This month is a crucial one for French sailor Jean Allaire. In the coming weeks, the St Martin-based sail maker will find out if his bid to compete in the 2006 Route du Rhum will go ahead or not.
Since May 2003, Allaire has been trying to gather backers and whip up support for a St Martin entry into the famous Transatlantic race from St Malo to Pointe a Pitre, held every four years. Should he succeed, Allaire’s would by no means be the first Caribbean entry – Guadeloupe’s Claude Thelier and Claude Bistoquet have both competed in previous years, but it would certainly be the most ambitious.
First, Allaire needs to secure the use of 60ft Rexona Men for the race, the top-end Trimaran that won the race in 1994 and 1998 as Laurent Bourgnon’sPrimagaz. The boat is currently in the North Sea and is being held for Allaire until this month. To buy her will cost 740,000 Euros, no small feat in itself. Even more surprising is the fact that Allaire, who will rename the boat Ile de Saint Martin, will be 60 years old in 2006.
“In all honesty, I’d have preferred to do it at 30 years old, but the way life turned out I either didn’t have the money or the desire to do it then,” Allaire told All At Sea, from his sail loft, Delta Voiles, that he runs in Saint Martin.

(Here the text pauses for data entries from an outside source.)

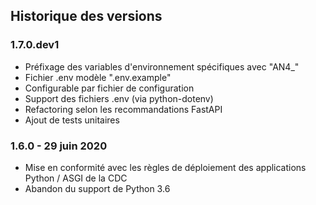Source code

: ## Historique des versions

### 1.7.0.dev1

- Préfixage des variables d'environnement spécifiques avec "AN4_"
- Fichier .env modèle ".env.example"
- Configurable par fichier de configuration
- Support des fichiers .env (via python-dotenv)
- Refactoring selon les recommandations FastAPI
- Ajout de tests unitaires

### 1.6.0 - 29 juin 2020

- Mise en conformité avec les règles de déploiement des applications Python / ASGI de la CDC
- Abandon du support de Python 3.6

Allaire’s project has been met with considerable skepticism. “There are a lot of people who think I won’t get the money together,” he admits. But settling for a smaller, cheaper boat is not an option. “You have to recognize that the cameras only follow the big boats. When you see the reports, you only see the 60 footers,” he says. The 2006 race will be the 25th anniversary edition, meaning that, “it’s a good thing for the island to participate with lots of parties, lots of spectators, and lots of journalists.”
Using Rexona Men, the only 60ft tri capable of entering the lagoon, as a promotional tool, the plan is to bring the boat to St Maarten in time for December’s Charter Exhibition. This is to be followed by a few months with her on display, then race her in the 25th St Maarten Heineken Regatta in May, where Allaire’s priority is to bring the Round the Island record (currently held by Playstation) home.
He points to the progress the Dutch Side has made in turning sailing into a source of revenue for the island, and thinks it’s time for the French side to catch up. “We’re never going to have a car factory come here and employ 10,000 people, so we need to get round a project that can motivate people to turn their minds to the sea,” he comments. “Everything we’re doing here needs to come back to the marine industry in general.”
The Association Ile de St Martin aims to raise the money through loans, sponsorship and also selling products such as specially branded wine. The search for funds, he says, represents about 90 per cent of the whole project. The 15-day slog across the Atlantic will almost be the easy part, for a man who recently won the Multihull division of the Course de l’Alliance and once managed the world’s largest trimaran, 85’ Axial.
Despite the critics, there is still some high-profile support. “When I called [2002 Route du Rhum winner] Michel Desjoyeaux, who I’ve known since he was little, to tell him I was taking part, he said, “I knew it. I knew you would.”’
Most touching of all for Allaire was, “an old man, 91 years old, who’d done a lot of sailing on the traditional boats, who said to me, “I want to see this boat before I die. I’ll wait to get on it and after that…” He’s waiting for that. That moved me a lot.”